You are warmly invited to attend a public lecture by internationally
renowned film scholar, Professor Lesley Stern, titled:

*"How does (the) Cinema Feel About (the) Animal?"*

*Abstract*: In the cinema all things are potentially equal: objects,
people, animals. All things come into being—come alive, acquire
performative powers—through cinematic magic. But even though the cinema is
not exclusively human it has surely been permeated by the spirit of human
exceptionalism. Bad blood enshrouds the inception of cinema, and its legacy
is a haunting. When we watch movies today we cannot avoid the presence of
ghosts: slaughtered elephants, galloping horses, sacrificial dogs,
carnivorous bears—all hover and materialize and enter our dreams. Much
recent work in cinema studies has turned attention to the place of the
animal in the cinema and this paper is enabled by such work. However,
rather than thinking through generalities my attention is caught, today, by
moments of sensuous intensity, by fragments and scenes from various films
in which animals and people and places are brought into strangely affective
alliance. Reaching from Buster Keaton’s *Go West *to Apichatpong
Weerasethakul’s *Tropical Malady*, the paper will speculate on how films
(via modes of mimeticism, empathetic projection, animistic gestures) might
affect and change the way we feel and identify across differences.

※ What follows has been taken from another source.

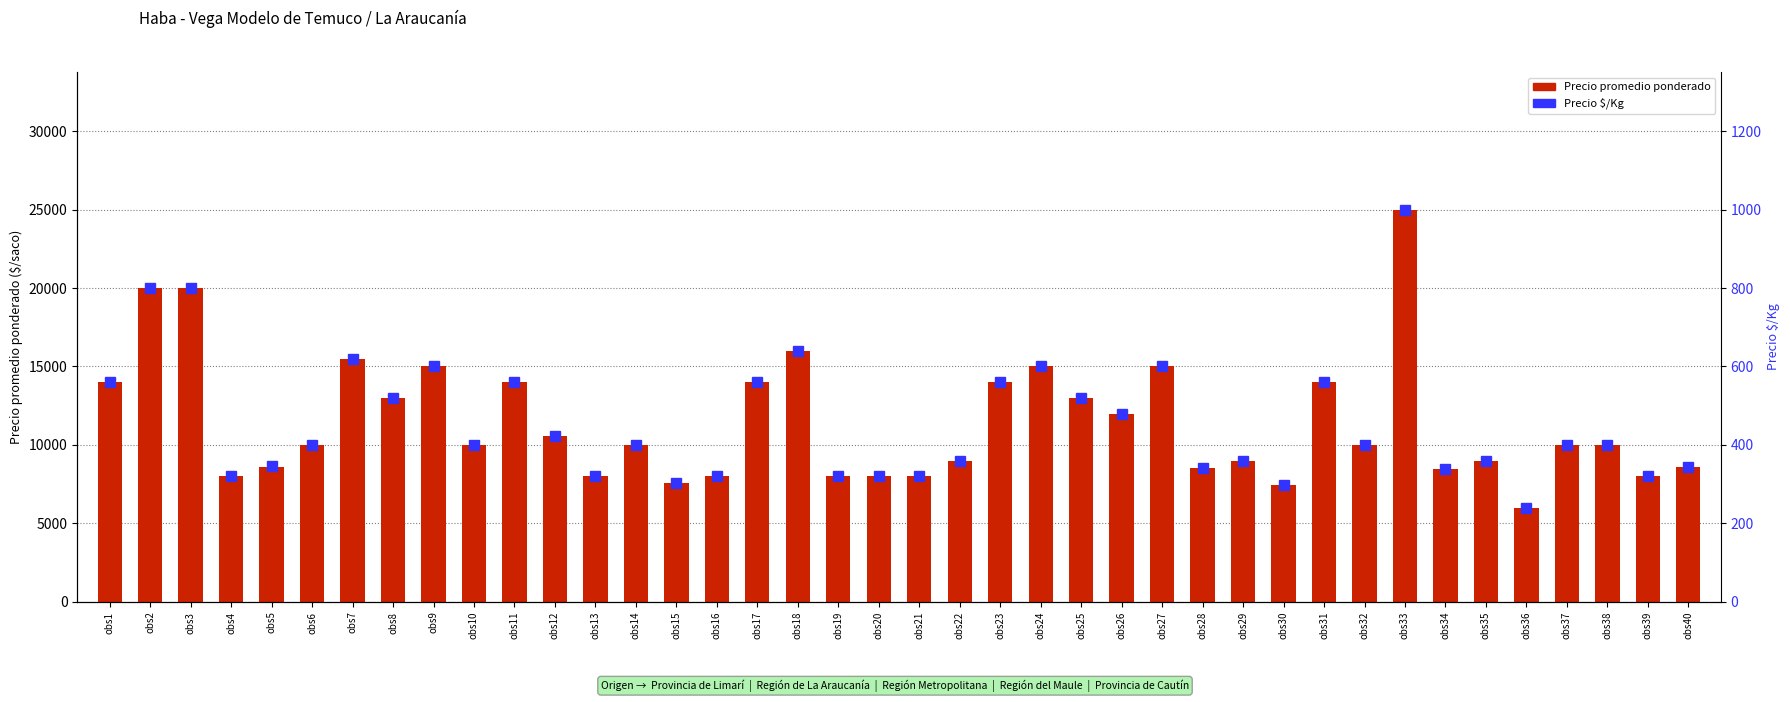

Reading left to right, extract all data points from this chart.

Precio promedio ponderado: 14000	20000	20000	8000	8613	10000	15471	13000	15000	10000	14000	10571	8000	10000	7556	8000	14000	16000	8000	8000	8000	9000	14000	15000	13000	12000	15000	8500	9000	7462	14000	10000	25000	8455	9000	6000	10000	10000	8000	8600
Precio $/Kg: 560	800	800	320	345	400	619	520	600	400	560	423	320	400	302	320	560	640	320	320	320	360	560	600	520	480	600	340	360	298	560	400	1000	338	360	240	400	400	320	344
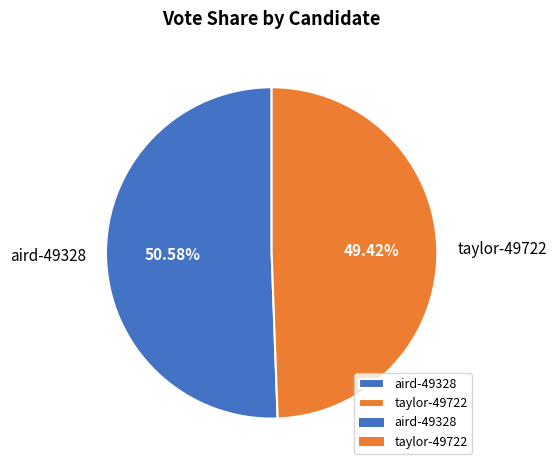

To the nearest percent, what is the combined percentage of taylor-49722 and aird-49328?

100%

*Professor Lesley Stern* is the author of *Dead and Alive: The Body as
Cinematic Thing, The Smoking Book* and *The Scorsese Connection,* and
co-editor of *Falling For You: Essays on Cinema and Performance*. Her work
moves between a number of disciplinary locations and spans both theory and
production: although her reputation was established in the fields of film
theory and history, she is also known for her fictocritical writing. Her
work has been highly influential in the areas of film, performance,
photography, cultural history, postcolonialism, feminism and
gardening/ecocriticism.


Regards,

Belinda Smaill & Therese Davis



Sponsored by the Film and Screen Studies Program, the School of Media, Film
and Journalism and the Faculty of Arts, Monash University

We acknowledge the Traditional Owners, and Elders past and present,
of all the lands on which Monash University operates.